Absolutely. Take the example of China. Structural realists talk about China’s aggregate power, right? They say, well, if you look at China’s aggregate power, they’re catching up to the United States. And structural realism would say that as a state catches up with another, there’s a tendency for war.

My take on it is that what matters is not China’s aggregate power, but its domains of power. Its air power, its naval power, its land power, its cyber capability. If China builds up its land power, it doesn’t pose much of a threat to the United States because we’re a naval power. If you go back to pre-World War II, when Germany was building up its land power, Britain was much less concerned. It’s when Germany started building up its naval and its air power that it could pose a threat.

Aggregate power doesn’t tell us anything. Domains of power do. So, when the U.S. looks at China, the questions our leaders ask are: what elements of power are rising? How quickly? Can they easily convert latent power to an element that poses a threat? We still agree that structure matters. The fact that China is a powerful country matters. But the way China rises could be very different from the way the U.S. rose. They rise differently because of those intervening variables.

How has the academic-research business changed since you were starting out?
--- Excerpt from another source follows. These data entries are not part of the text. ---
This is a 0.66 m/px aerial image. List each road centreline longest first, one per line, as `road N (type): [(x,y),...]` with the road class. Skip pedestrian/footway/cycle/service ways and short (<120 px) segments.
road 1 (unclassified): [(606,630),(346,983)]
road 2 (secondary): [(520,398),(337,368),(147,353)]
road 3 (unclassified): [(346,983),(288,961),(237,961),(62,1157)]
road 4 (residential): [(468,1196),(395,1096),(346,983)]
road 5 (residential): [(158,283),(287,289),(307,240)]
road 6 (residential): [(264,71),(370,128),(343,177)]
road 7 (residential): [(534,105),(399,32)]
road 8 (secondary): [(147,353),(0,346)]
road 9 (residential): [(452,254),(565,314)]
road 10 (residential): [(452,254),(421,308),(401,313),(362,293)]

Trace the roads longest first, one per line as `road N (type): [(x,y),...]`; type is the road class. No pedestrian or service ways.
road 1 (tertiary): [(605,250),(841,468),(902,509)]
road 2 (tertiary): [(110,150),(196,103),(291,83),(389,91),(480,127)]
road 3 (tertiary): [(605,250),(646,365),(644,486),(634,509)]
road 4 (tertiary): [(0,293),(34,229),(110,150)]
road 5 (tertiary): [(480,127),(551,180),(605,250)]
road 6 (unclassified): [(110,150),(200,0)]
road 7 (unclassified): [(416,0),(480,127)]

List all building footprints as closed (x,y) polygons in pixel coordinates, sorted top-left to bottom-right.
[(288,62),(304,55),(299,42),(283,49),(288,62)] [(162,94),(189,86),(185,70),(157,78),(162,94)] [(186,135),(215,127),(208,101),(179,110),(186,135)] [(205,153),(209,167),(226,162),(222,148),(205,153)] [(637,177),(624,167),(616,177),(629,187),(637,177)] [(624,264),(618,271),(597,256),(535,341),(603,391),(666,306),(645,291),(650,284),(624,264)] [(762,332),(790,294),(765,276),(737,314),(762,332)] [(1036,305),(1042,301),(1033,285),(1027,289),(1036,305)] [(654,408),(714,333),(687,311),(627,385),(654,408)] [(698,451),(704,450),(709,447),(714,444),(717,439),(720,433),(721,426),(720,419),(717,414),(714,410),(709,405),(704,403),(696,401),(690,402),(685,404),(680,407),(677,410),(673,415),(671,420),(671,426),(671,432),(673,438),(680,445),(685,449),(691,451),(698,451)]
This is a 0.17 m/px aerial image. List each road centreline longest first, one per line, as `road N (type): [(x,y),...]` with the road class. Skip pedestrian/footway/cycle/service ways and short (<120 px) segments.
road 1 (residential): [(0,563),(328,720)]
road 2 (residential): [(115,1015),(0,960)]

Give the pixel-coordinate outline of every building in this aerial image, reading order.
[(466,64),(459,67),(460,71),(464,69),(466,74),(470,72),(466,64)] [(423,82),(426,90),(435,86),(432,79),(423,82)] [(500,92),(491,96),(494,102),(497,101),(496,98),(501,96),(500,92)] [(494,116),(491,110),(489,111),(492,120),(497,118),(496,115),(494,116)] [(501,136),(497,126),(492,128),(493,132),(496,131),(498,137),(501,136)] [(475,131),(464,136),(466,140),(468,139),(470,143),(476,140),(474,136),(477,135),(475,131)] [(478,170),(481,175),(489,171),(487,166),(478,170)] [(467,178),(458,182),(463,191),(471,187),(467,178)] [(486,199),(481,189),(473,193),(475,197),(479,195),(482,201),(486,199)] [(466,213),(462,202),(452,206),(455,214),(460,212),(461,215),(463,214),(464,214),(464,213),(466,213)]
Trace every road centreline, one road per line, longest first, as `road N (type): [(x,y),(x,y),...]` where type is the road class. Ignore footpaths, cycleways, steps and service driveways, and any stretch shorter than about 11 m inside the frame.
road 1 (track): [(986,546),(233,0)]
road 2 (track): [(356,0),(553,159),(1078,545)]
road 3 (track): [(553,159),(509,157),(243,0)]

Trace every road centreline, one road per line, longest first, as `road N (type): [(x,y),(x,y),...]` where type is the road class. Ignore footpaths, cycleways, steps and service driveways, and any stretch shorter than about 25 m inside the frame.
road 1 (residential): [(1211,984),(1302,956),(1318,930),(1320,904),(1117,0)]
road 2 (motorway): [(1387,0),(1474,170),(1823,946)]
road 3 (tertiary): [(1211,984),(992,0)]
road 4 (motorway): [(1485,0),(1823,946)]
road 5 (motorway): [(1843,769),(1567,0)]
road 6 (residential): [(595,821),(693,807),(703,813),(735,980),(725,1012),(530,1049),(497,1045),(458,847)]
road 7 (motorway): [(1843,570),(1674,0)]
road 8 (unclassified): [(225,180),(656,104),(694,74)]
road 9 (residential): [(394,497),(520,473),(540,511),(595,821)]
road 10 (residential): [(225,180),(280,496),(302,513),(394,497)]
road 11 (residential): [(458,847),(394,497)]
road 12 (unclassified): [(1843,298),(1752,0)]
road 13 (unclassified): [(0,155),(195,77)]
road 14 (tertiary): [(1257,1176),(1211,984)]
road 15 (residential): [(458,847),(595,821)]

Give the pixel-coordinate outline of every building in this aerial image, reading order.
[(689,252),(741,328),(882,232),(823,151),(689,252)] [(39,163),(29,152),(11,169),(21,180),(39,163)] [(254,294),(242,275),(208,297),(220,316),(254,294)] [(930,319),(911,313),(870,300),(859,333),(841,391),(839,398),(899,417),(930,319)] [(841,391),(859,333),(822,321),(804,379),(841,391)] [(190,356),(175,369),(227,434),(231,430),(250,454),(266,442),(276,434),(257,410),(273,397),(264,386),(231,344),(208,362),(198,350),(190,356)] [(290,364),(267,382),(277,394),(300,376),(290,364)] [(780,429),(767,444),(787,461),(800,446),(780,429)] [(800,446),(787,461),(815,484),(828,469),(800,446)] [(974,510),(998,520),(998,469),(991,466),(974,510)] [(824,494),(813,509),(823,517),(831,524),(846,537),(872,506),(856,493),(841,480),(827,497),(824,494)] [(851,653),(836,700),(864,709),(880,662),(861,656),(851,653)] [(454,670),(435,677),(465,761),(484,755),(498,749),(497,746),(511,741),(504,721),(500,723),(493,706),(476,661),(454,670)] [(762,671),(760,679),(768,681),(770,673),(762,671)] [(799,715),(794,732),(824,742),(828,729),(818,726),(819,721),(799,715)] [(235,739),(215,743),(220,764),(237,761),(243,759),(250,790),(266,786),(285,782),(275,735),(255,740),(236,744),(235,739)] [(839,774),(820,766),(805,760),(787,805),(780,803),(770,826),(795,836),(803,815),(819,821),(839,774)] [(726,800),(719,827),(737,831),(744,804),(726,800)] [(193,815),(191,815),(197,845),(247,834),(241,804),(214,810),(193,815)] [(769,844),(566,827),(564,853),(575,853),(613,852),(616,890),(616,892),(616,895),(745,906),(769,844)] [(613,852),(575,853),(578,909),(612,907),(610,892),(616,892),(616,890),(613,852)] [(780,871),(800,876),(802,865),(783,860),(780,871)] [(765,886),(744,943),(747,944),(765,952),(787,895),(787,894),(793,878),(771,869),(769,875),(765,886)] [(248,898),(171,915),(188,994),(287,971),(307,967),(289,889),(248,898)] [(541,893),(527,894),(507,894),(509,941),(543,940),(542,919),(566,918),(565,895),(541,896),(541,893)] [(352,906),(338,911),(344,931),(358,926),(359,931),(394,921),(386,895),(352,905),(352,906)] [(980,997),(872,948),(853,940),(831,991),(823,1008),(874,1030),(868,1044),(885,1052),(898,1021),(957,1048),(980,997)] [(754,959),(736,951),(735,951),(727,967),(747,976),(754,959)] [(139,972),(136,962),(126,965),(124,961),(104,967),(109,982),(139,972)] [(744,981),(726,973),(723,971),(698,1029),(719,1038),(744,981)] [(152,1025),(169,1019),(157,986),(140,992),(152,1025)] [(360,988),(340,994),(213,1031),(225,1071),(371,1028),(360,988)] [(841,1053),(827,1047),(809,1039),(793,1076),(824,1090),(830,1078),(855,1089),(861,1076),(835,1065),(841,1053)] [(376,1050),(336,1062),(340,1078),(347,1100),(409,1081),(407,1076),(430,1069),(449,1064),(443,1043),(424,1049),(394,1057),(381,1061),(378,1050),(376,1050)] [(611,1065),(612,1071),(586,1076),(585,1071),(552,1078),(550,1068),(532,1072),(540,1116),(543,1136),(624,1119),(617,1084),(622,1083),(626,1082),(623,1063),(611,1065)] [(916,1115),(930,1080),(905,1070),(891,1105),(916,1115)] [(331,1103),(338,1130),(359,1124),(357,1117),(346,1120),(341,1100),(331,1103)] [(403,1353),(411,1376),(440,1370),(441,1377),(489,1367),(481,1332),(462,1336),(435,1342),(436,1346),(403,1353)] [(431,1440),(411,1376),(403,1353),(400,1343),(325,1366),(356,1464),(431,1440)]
When I started graduate school and in my early career, there was a huge divide between the academic world and the policy world. I knew academics who did policy work, and they were looked down upon by other academics. They weren’t taken seriously. Okay, that doesn’t happen as much anymore, right? You can do serious policy work and be seen as a serious academic.

The field has also moved toward explaining foreign policy, and grand strategic and adjustment questions. And Minerva is part of this movement. Our work on neoclassical realism also helped moved the field away from just pure structural explanations.

You were a dissertation fellow with IGCC when you were a doctoral candidate at UCLA. What was that experience like and why did it matter?

Obviously it funded me to finish my dissertation, but it also gave me the time to develop a research agenda. When I moved to the University of Northern Iowa, I was far enough along that I was able to generate the articles and a book to get tenure early. I didn’t get there with a half-baked project; my project was cooked and ready to be published. People who come out and don’t have that are in a spot where they’re preparing new courses, moving to a new city, and doing some major heavy lifting, which I had already done as a graduate student. That was really important.

I also met a lot of UC faculty up and down the coast who influenced my research. I remember sitting next to Peter Gourevitch at an IGCC lunch, and him asking me, “What are you working on?” I told him, and he said, you should include “Second Image Reversed,” an article he wrote about the effect of the international system on domestic coalitions. And all the sudden the light bulb went on. I ended up incorporating it into my work. So, because of an IGCC luncheon, I had a conversation that changed the direction of my research.